━━ Texto apresentado ━━
Estes são os denominadores comuns das experiências e
teorias mais representativas que se enquadram na educação
e pedagogia libertária.
Os
fundamentos desta perspectiva, em primeiro lugar, radicam no facto
de que as experiências e as teorias mais representativas não
separam arbitrariamente a educação e a pedagogia do
todo social em que se integram. Subsiste entre a pedagogia, a educação
e a sociedade uma relação de interdependência
e de complementaridade sistemática, o que implica correlacionar
as funções de adaptação e de integração
entre
as partes (pedagogia e educação) e o todo (a sociedade).
━━━
§ **Tarefa**:
No texto sobre a educação libertária, que tipo de relação existe entre a pedagogia, a educação e a sociedade? A listagem não tem nenhuma relação com o texto sobre a educação libertária.
━━ Dados fornecidos ━━
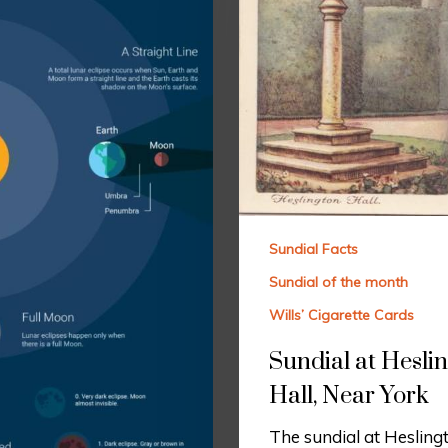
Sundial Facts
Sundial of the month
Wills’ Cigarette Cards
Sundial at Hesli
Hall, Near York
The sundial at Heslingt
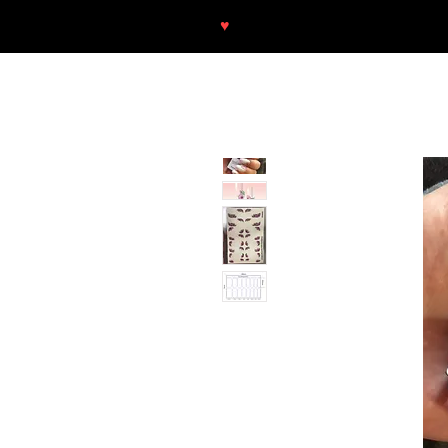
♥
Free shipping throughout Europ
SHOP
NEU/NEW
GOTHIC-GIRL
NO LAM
━━━
§ **Resposta**:
Uma relação de interdependência e de complementaridade sistemática.